While he declined to provide the reduction size or a time frame, Vachon said that there is “no question that, given this market, we're going to get much tighter on costs.” He added that spending cuts will include job reductions, Reuters reported.
The American Hospital Association (AHA) recently published a report, noting that 45 percent of U.S. hospitals surveyed said that they were delaying purchases of clinical technology or equipment, and 39 percent were putting off investments in new IT.

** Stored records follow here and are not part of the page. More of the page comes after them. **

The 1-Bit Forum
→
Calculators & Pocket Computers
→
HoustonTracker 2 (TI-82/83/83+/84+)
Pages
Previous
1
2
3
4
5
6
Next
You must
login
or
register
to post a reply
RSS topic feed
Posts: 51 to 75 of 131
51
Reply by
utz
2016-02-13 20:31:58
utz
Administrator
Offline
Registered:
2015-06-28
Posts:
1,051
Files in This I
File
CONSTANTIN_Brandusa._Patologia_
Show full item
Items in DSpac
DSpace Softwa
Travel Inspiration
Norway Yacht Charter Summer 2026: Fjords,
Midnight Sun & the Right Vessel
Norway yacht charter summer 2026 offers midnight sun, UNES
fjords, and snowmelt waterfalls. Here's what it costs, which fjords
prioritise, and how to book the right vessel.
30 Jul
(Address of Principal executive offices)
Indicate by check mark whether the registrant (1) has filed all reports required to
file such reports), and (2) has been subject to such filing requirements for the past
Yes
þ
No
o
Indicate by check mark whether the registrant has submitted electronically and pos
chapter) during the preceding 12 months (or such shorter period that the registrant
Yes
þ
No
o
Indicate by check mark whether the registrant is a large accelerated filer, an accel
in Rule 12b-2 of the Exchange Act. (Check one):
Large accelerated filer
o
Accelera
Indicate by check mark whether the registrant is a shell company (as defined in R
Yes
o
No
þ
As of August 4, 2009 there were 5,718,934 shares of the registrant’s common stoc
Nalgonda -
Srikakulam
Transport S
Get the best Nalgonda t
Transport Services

Vachon admitted to Reuters that is “anxious about the U.S. market,” but noted that losses in the United States are mitigated by stronger sales in other markets.
Reuters reported that GE’s diagnostic unit generates more than half of its revenue outside the United States. Sales in China will likely be up 5 percent to 10 percent in 2009, while sales in Eastern Europe and Russia would probably see double-digit sales growth rates, according to Vachon. Western Europe would likely generate sales growth in the lower single digits next year, while Japan should be stable in 2009, he added.
He said 2009 will be “a challenging environment for all industries, healthcare included.” However, he also told Reuters that he expects conditions to improve in 2010.